A polêmica da semana nas redes sociais é a nomeação do pastor evangélico Lacir Ramos para um cargo de confiança na Secretaria de Justiça e Sistemas Penal e Socioeducativo, no Rio Grande do Sul. É que, antes de abraçar a causa de Deus, Lacir seguiu intensa trajetória no crime. Sob a alcunha Folharada, assaltou e matou, inclusive policiais. Teve atuação nacional. Foi preso duas vezes pelo delegado Cleber Ferreira, uma em São Paulo, outra no Rio de Janeiro. Após cumprir grande parte de uma pena superior a 200 anos de cadeia, se converteu aos cultos.
Folharada é um sujeito simpático, de aperto de mão firme. O conheci em meados dos Anos 2000, quando fazia batismos de apenados nas águas do Rio Jacuí, junto às penitenciárias de Charqueadas. Muitos juram que renasceram para a vida e abandonaram as armas depois desses batizados. Não tenho motivos para duvidar. Desde essa época não existem novos crimes atribuídos ao ex-bandido, hoje pastor Lacir. Até mesmo lideranças do sindicato dos servidores penitenciários (Amapergs-Sindicato) admitem que nada consta, recentemente, contra o criminoso arrependido.

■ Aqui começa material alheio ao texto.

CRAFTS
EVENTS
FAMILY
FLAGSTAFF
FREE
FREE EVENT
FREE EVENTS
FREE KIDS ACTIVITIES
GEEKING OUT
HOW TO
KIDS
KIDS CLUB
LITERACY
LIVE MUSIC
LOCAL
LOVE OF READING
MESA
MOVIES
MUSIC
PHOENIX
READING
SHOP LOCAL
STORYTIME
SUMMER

A reticência, inclusive por mensagens que recebi, é quanto ao tipo de função que Folharada vai exercer. É possível que ele tenha acesso a sistemas de informações estratégicas. Assunto delicado, mesmo. Até porque em concurso público, a vida pregressa do candidato conta muito (embora Folharada almeje um Cargo de Confiança). Mas o secretário Ronaldo Nogueira, do Trabalho, confia no homem e o indicou. Talvez seja o caso de deixar nas mãos dele o bônus e o ônus da escolha. Se der errado, tudo com ele.
O episódio é importante para refletir sobre regeneração. É difícil, porque as tentações do crime são muitas para quem nele já ingressou. Às vezes o sujeito quer se ressocializar e os companheiros de quadrilha reaparecem, para seduzi-lo com propostas milionárias ou até obrigá-lo a retornar à “vida loka’. Outro problemaço é que a sociedade é avessa a ex-detentos. Não confia. Não estimula seu retorno ao mercado de trabalho, com exceções.
Em raros casos, com persistência, a ressocialização acontece. No Distrito Federal, mãos que um dia empunharam armas hoje se dedicam a carregar livros. Ex-detentos criaram em 2017 um clube de leitura. Nas sessões de bate-papo, discutem obras como Crime e Castigo (do russo Fiódor Dostoievsky) ou Os Miseráveis (do francês Victor Hugo). Temas calcados na vida de prisioneiros. Voltarão a cometer crimes? Não tenho bola de cristal. Só sei que tentam sair do inferno que eles próprios criaram.